My recommendation to TUSD Board members: Keep good track of your wallets, purses, watches and votes. It looks like Mark Stegeman may try to pick your pocket one way or another.

Stegeman has a letter in today's Star. For a man who prides himself on making clear, logical presentations, he's put together one of the more opaque pieces of writing I've seen on the letters page, and that's saying a lot. Here's what I think he's saying: The Star was wrong to report that some Board members were hornswoggled in December when they thought they were voting to get rid of an earlier objection to part of the proposed deseg plan. After all, there was a unanimous vote to keep the objections.

What happened was, somehow or another, Stegeman pulled a fast one. While the majority of the Board thought it was removing the objection to the multicultural courses being part of the core curriculum, Stegeman knew that's not what they voted for.

If this is going to be Stegeman's new tactic when he's in the minority, which will happen more frequently with the new makeup of the Board, the rest of the members had better have a procedural expert on hand to watch for motions that mean the opposite of what they appear to mean.

Stegeman is smart and hard working. He may figure out ways to pull a fast one now and then, kind of like Senate procedural wizard Mitch McConnell. But the purpose of the Board is to decide policy for the District based on careful discussion followed by a majority decision, not to have one member subvert the will of the majority by resorting to tricks. I hope Stegeman understands that.

0 responses to “Does Stegeman plan to use procedural sleight of hand?

  1. Stegeman treats the TUSD Board process as if it were a board game and his antics reinforce the community’s sense that TUSD is run by a bunch of clowns. His goal was to have a unanimous vote supporting the deseg plan, which contained TUSD’s objection to ethnic studies classes. Grijalva announced that she would vote no on the plan if it contained the objection and asked if the objection could be separated out. Stegeman said “Sure” and offered a decoy objection. TUSD’s lawyer said that would accomplish what Grijalva sought. Grijalva then took the bait and voted yes on the plan, thinking that the decoy objection would be the Board’s up or down vote on whether the objection would go forward to the court.

    Was that unanimous vote so important to Stegeman that he, once again, turned the TUSD Board into a laughing stock? He even fooled Tom Horne. Horne told the court that TUSD had removed its objection! Yeah, sure Mark. It’s clear as mud and your letter to the editor is pathetic.

    There are serious concerns about the role played by TUSD’s in-house counsel. What good is it to have a lawyer sitting at the meeting when she did not respond to Grijalva’s question asking whether the vote on the decoy objection was instruction to the attorneys to remove TUSD’s objection?

    Stegeman did not answer the question, either. Nice touch.

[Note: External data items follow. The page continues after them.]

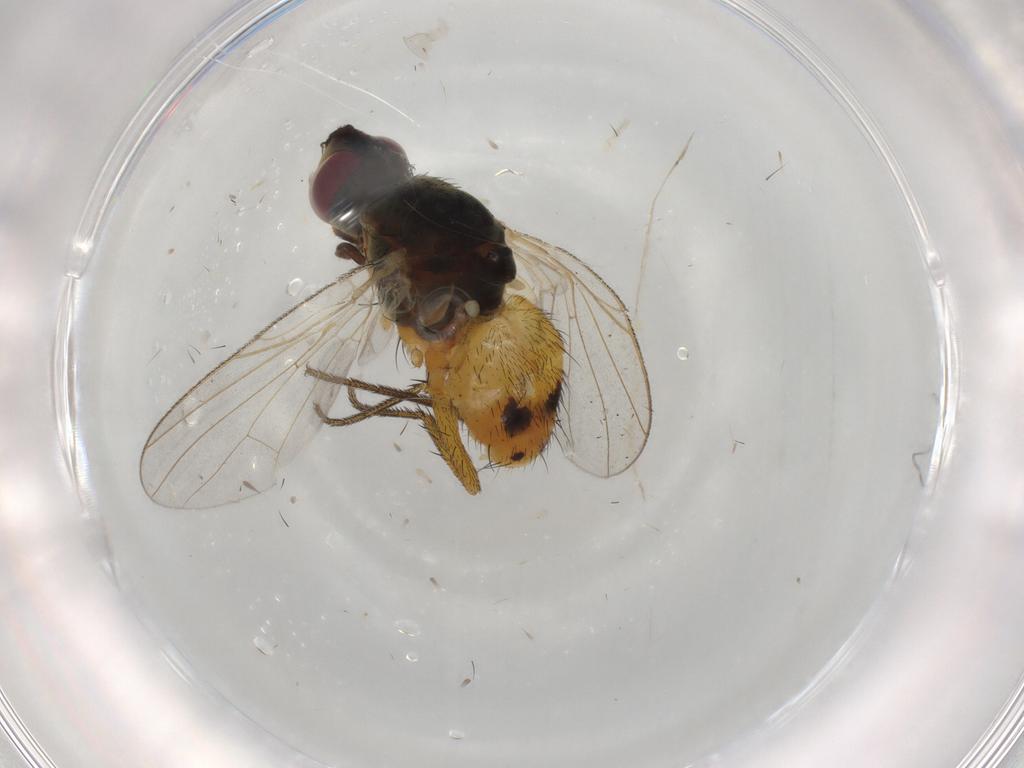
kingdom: Animalia
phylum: Arthropoda
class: Insecta
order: Diptera
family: Muscidae
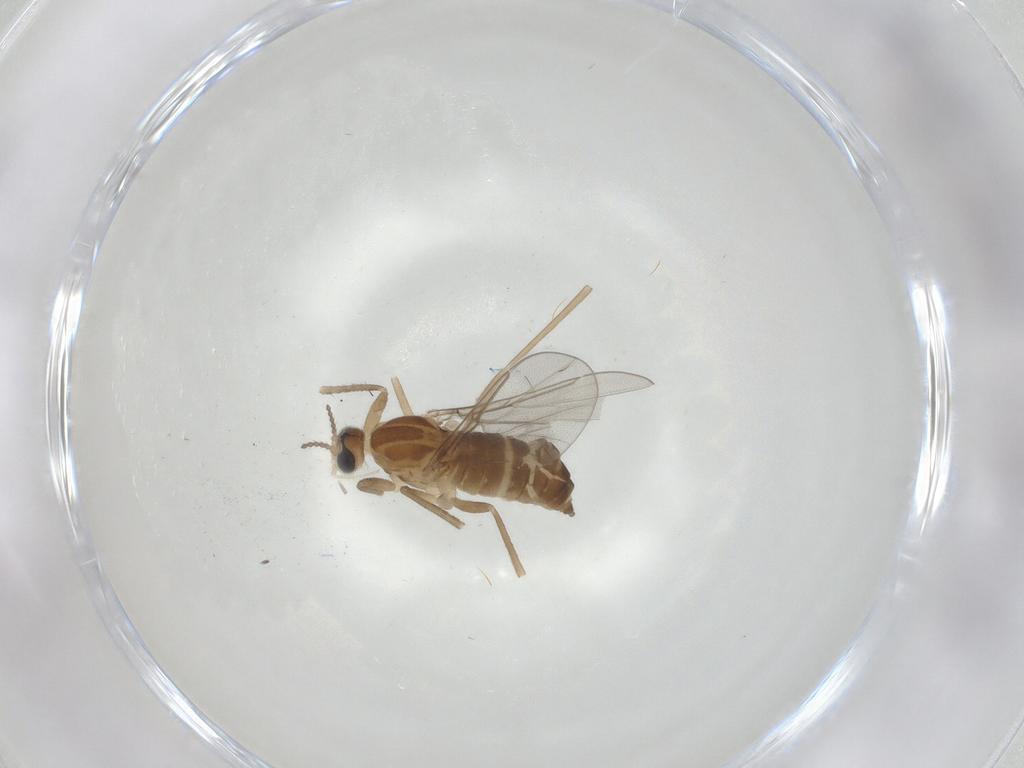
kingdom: Animalia
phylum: Arthropoda
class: Insecta
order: Diptera
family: Cecidomyiidae
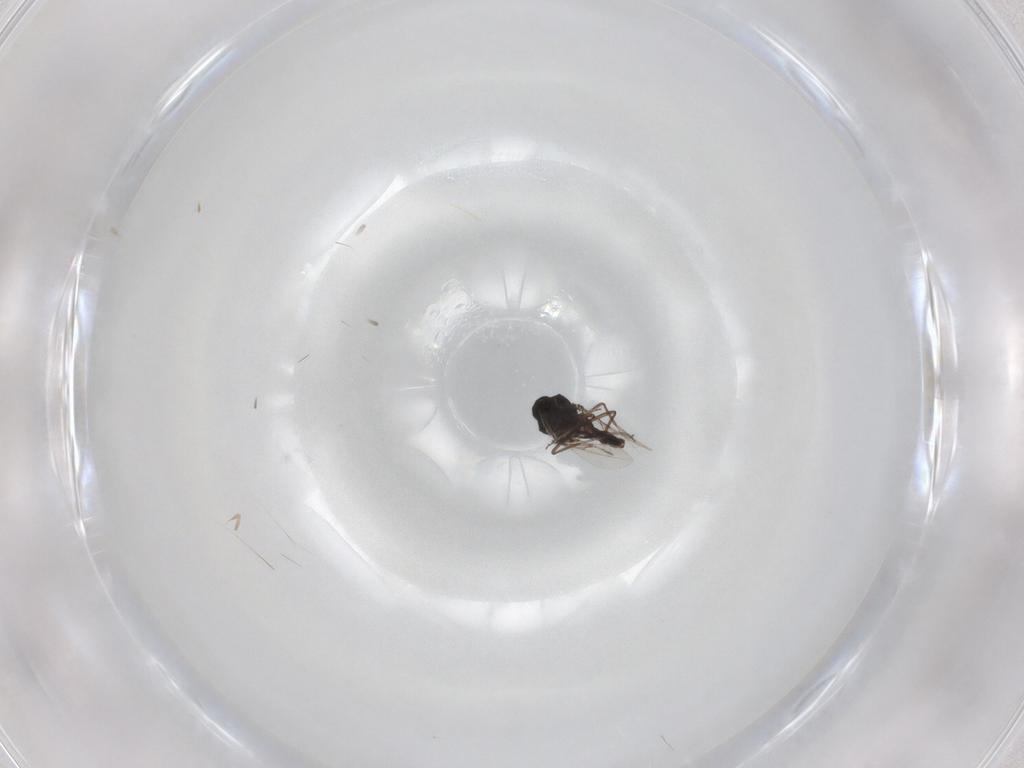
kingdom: Animalia
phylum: Arthropoda
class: Insecta
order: Diptera
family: Ceratopogonidae
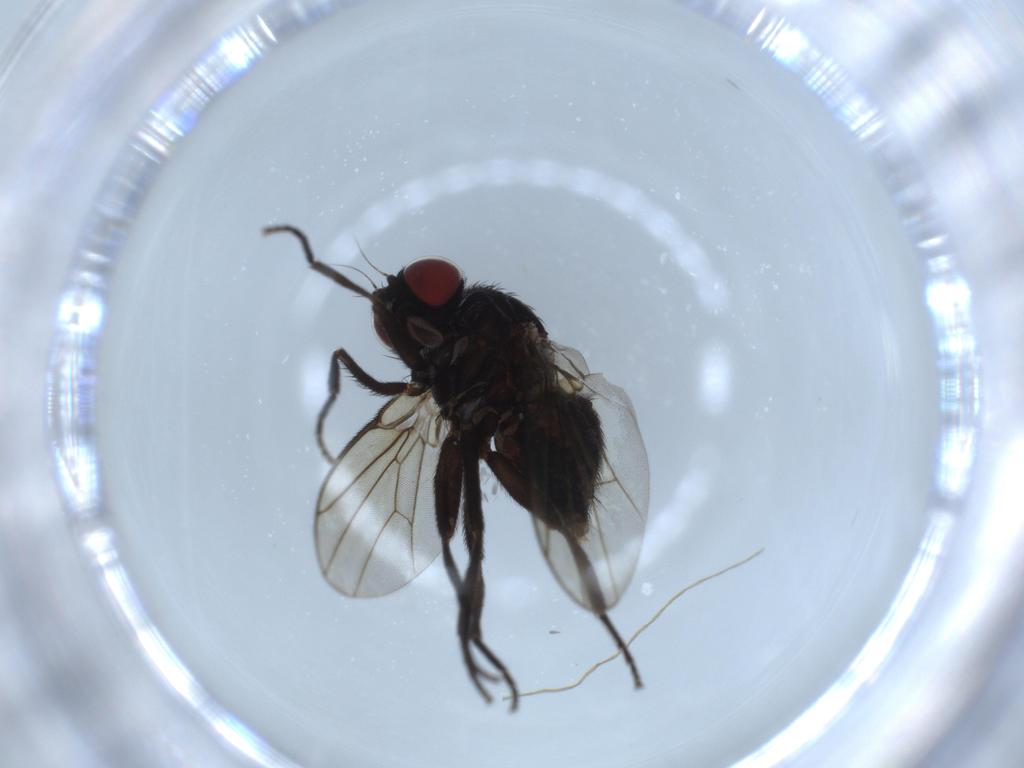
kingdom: Animalia
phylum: Arthropoda
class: Insecta
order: Diptera
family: Agromyzidae
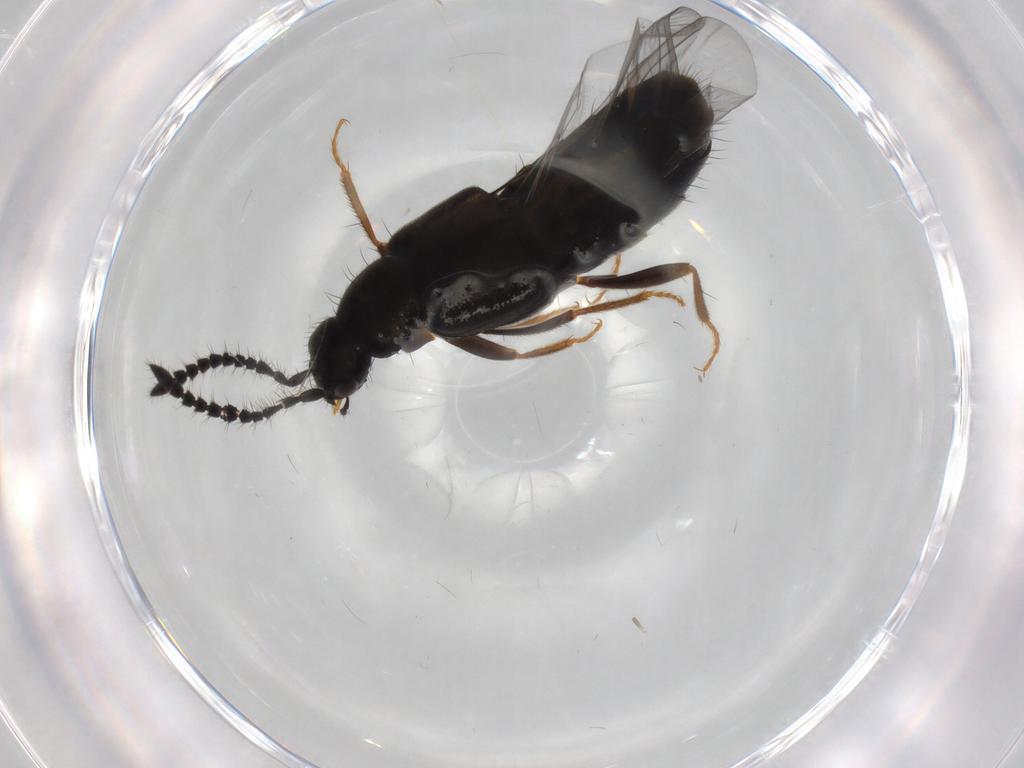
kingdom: Animalia
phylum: Arthropoda
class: Insecta
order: Coleoptera
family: Staphylinidae
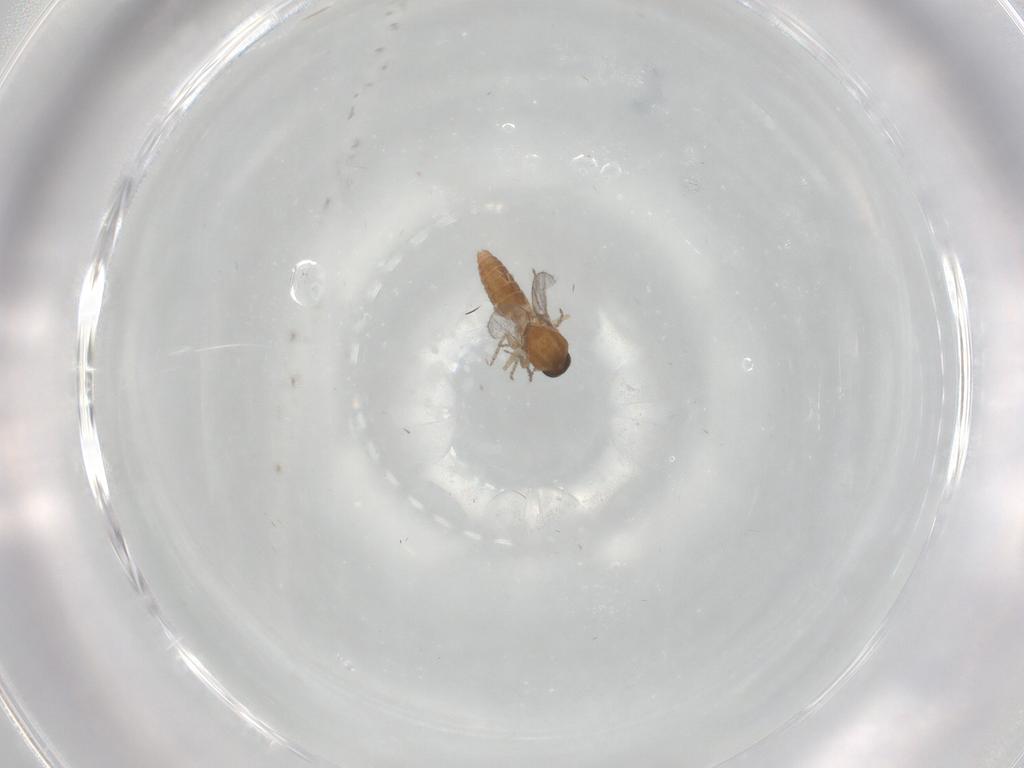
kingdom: Animalia
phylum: Arthropoda
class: Insecta
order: Diptera
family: Ceratopogonidae
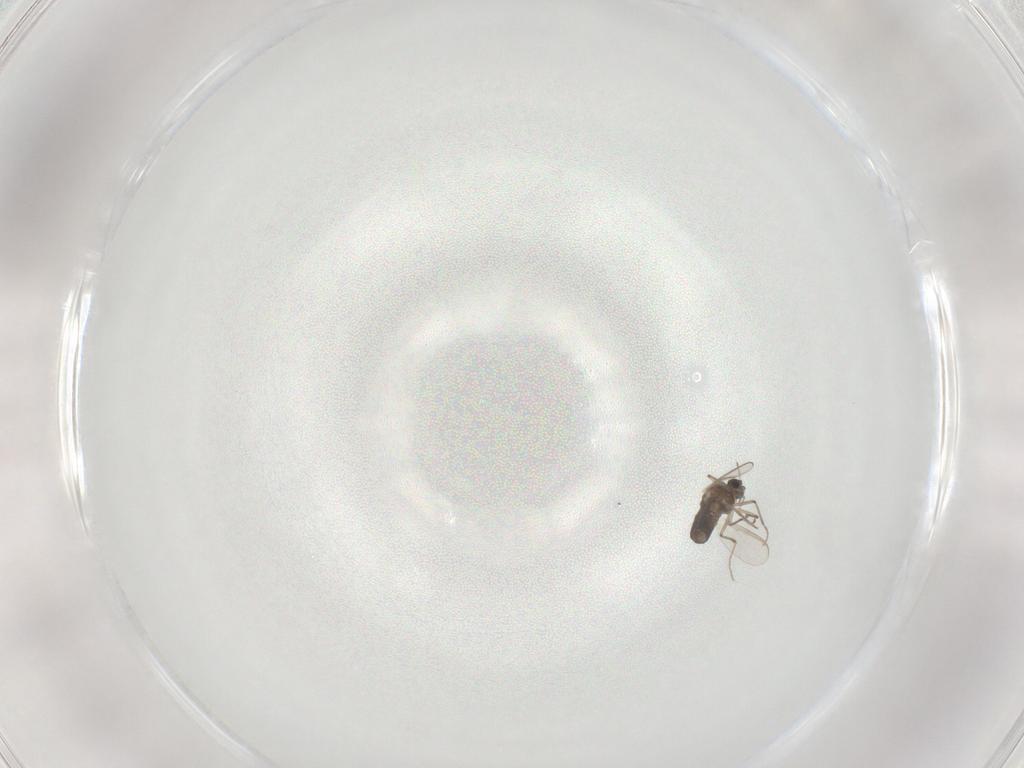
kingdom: Animalia
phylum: Arthropoda
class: Insecta
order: Diptera
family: Chironomidae
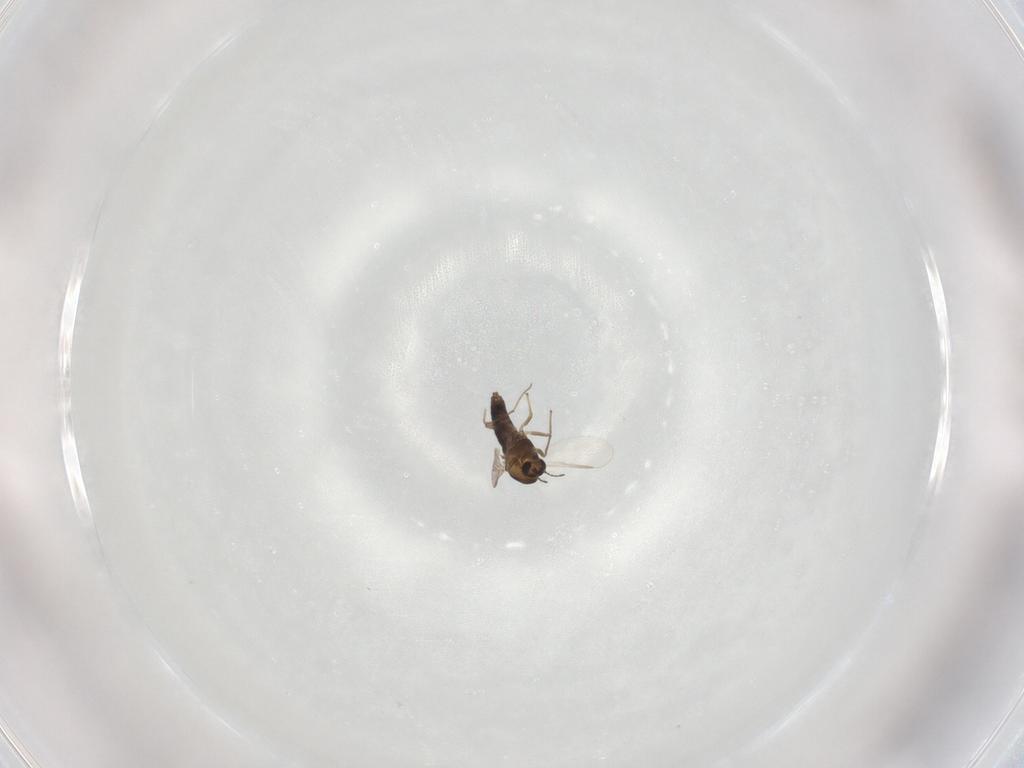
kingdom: Animalia
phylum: Arthropoda
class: Insecta
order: Diptera
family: Chironomidae
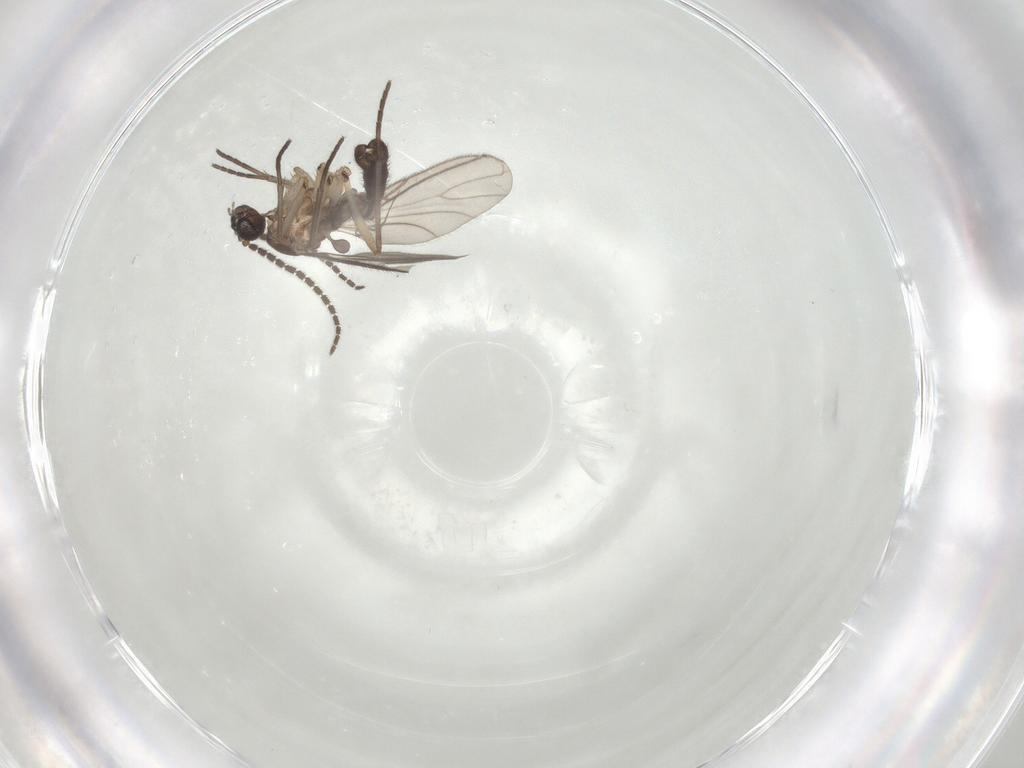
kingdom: Animalia
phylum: Arthropoda
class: Insecta
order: Diptera
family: Sciaridae
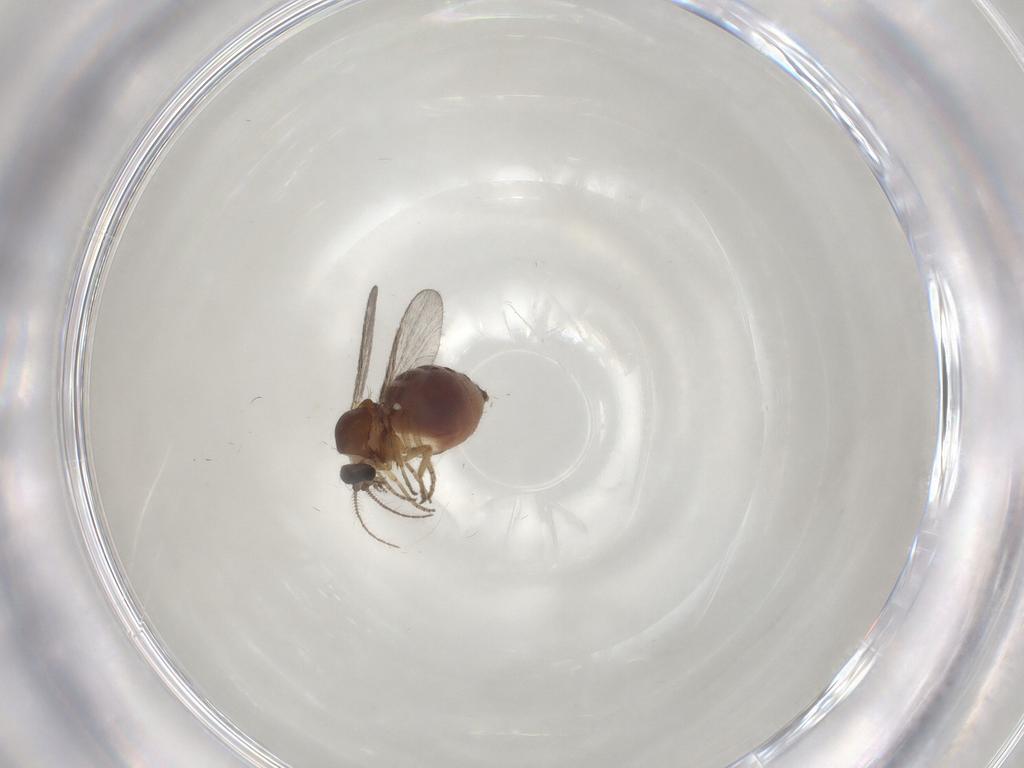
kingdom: Animalia
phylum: Arthropoda
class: Insecta
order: Diptera
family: Ceratopogonidae
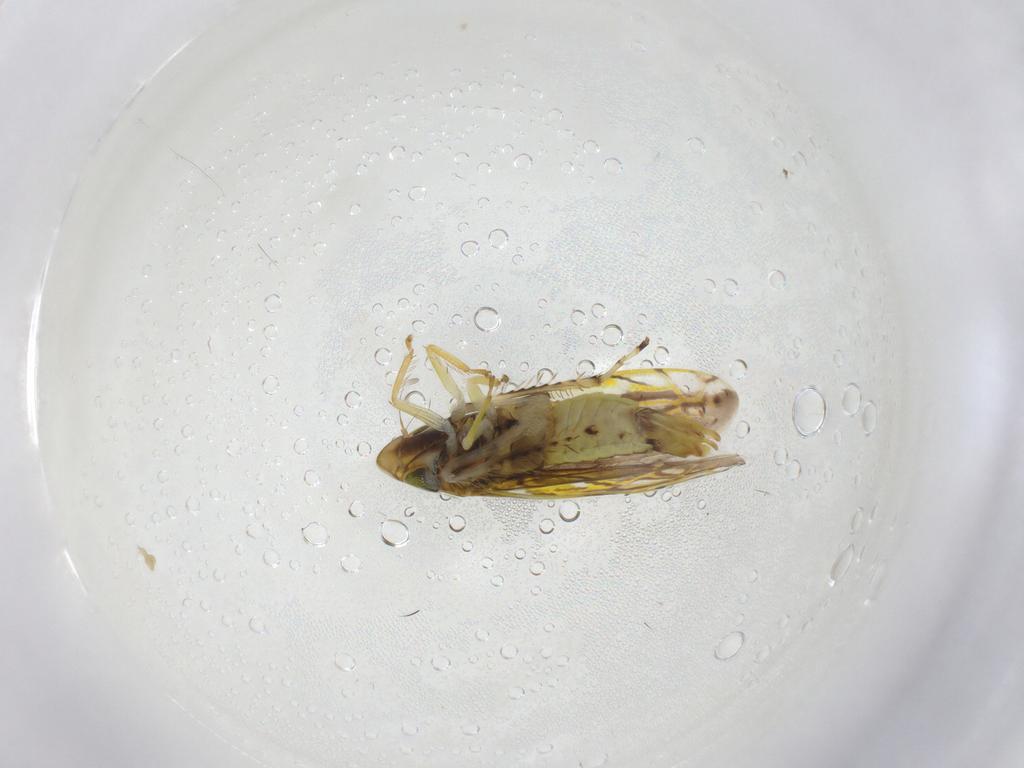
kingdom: Animalia
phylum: Arthropoda
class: Insecta
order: Hemiptera
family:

Then he had a near melt down insisting that the board revote on the decoy objection because it was sooooooo important for the board to be unanimous on the issue. Gee, why wasn’t a unanimous vote important to you last week when you were in the 3-2 minority on the new board’s vote to remove the objection? Hmmm?

    And what about the Deconcini lawyers? They have ethical obligations to zealously represent TUSD and to be candid with the court. Did they misrepresent to the court that TUSD still maintained its objection? Were they certain that was the Board’s position? What steps did they take to get clarity? The new board has some housecleaning to do.

    Stegeman disgraced the board again with this sleazy move.